- Born: 1979 (age 46–47) Tacoma, Washington, U.S.
- Education: Stanford University (BS, MBA)
- Occupations: Businesswoman, Investor, CEO
- Years active: 2002–present
- Employer: Sunrun
- Spouse: Brad Murray ​(m. 2007)​
- Children: 2
- Awards: Fortune magazine 40 Under 40
- Website: Sunrun.com

= Lynn Jurich =

American businesswoman and investor (born 1979)

Lynn Michelle Jurich (/ˈdʒʊərɪtʃ/; born c. 1979) is an American businesswoman and investor who is the co-founder and former CEO of Sunrun, a home solar power installation, financing, and leasing company headquartered in San Francisco, California. In addition to leading Sunrun, Jurich is also an angel investor.

==Career==
After completing her undergraduate degree at Stanford University in 2002, Jurich had a brief stint as an associate at Summit Partners, a private equity firm.

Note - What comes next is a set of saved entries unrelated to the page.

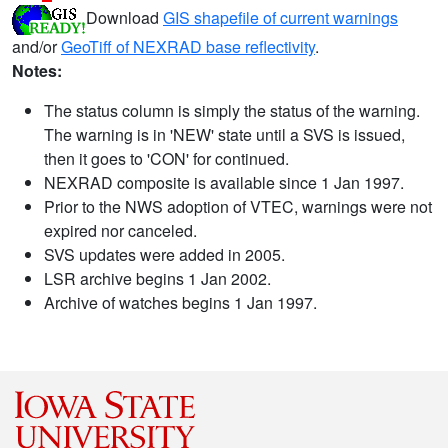
Download
GIS shapefile of current warnings
and/or
GeoTiff of NEXRAD base reflectivity
.
Notes:
The status column is simply the status of the warning.
The warning is in 'NEW' state until a SVS is issued,
then it goes to 'CON' for continued.
NEXRAD composite is available since 1 Jan 1997.
Prior to the NWS adoption of VTEC, warnings were not
expired nor canceled.
SVS updates were added in 2005.
LSR archive begins 1 Jan 2002.
Archive of watches begins 1 Jan 1997.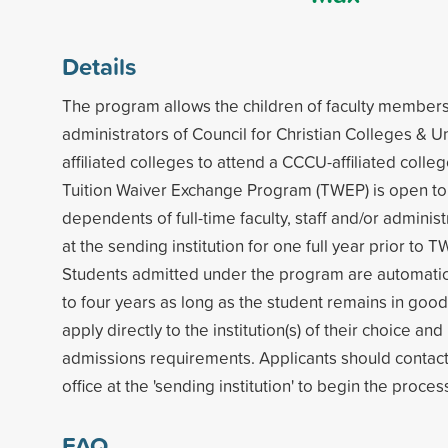
Details
The program allows the children of faculty members,
administrators of Council for Christian Colleges & U
affiliated colleges to attend a CCCU-affiliated colleg
Tuition Waiver Exchange Program (TWEP) is open t
dependents of full-time faculty, staff and/or admini
at the sending institution for one full year prior to T
Students admitted under the program are automatic
to four years as long as the student remains in goo
apply directly to the institution(s) of their choice a
admissions requirements. Applicants should contac
office at the 'sending institution' to begin the proces
FAQ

Jurich co-founded Sunrun in 2007 with Stanford Graduate School of Business classmates Edward Fenster and Nat Kreamer.

Jurich was named one of the Ten Most Powerful Women Entrepreneurs by Fortune magazine in 2009, and received the 2010 Ernst & Young Entrepreneur of the Year award in the Northern California region and was a national finalist together with SunRun co-founder Ed Fenster. In 2013, Jurich was named one of Fast Company's Most Creative People in Business. Forbes magazine listed her as one of their Women to Watch in 2015.

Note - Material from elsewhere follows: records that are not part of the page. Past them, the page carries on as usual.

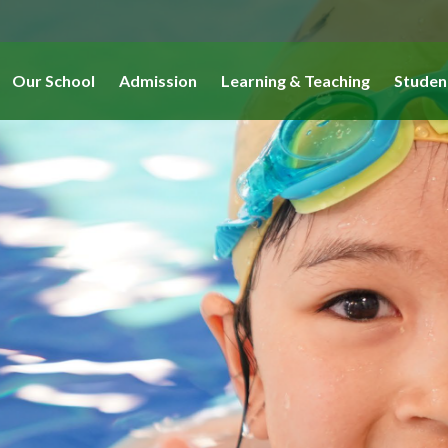
Our School
Admission
Learning & Teaching
Studen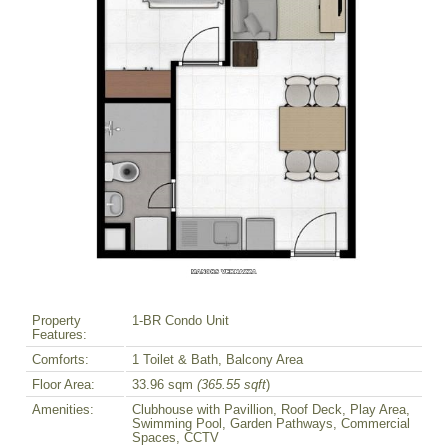
Property
1-BR Condo Unit
Features:
Comforts:
1 Toilet & Bath, Balcony Area
Floor Area:
33.96 sqm
(365.55 sqft
)
Amenities:
Clubhouse with Pavillion, Roof Deck, Play Area,
Swimming Pool, Garden Pathways, Commercial
Spaces, CCTV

Jurich served on the board of directors of the Sierra Club and holds an MBA and BS in science, technology, and society from Stanford University.

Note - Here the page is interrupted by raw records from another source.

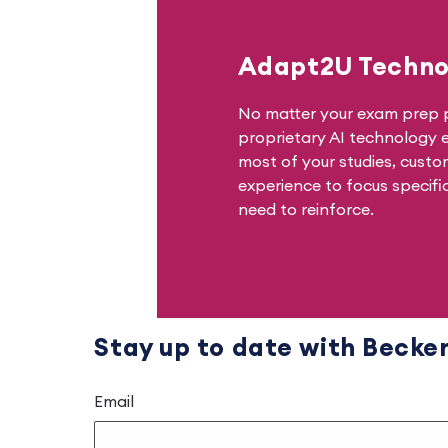
Adapt2U Techno
No matter your exam prep p
proprietary AI technology 
most of your studies, custo
experience to focus specifi
need to reinforce.
Stay up to date with Becke
Email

In July 2018, Jurich was listed on Fortune magazine's 40 Under 40 list as one of the most influential people in business under the age of 40. That same year, Inc. Magazine named Lynn as one of the top 100 Female Founders. The honor recognizes female visionaries who are creating jobs and changing the world.

==Personal life==
Jurich married Brad Murray, who is president of the cosmetics company Tatcha, in 2007. She lives in San Francisco and has two children.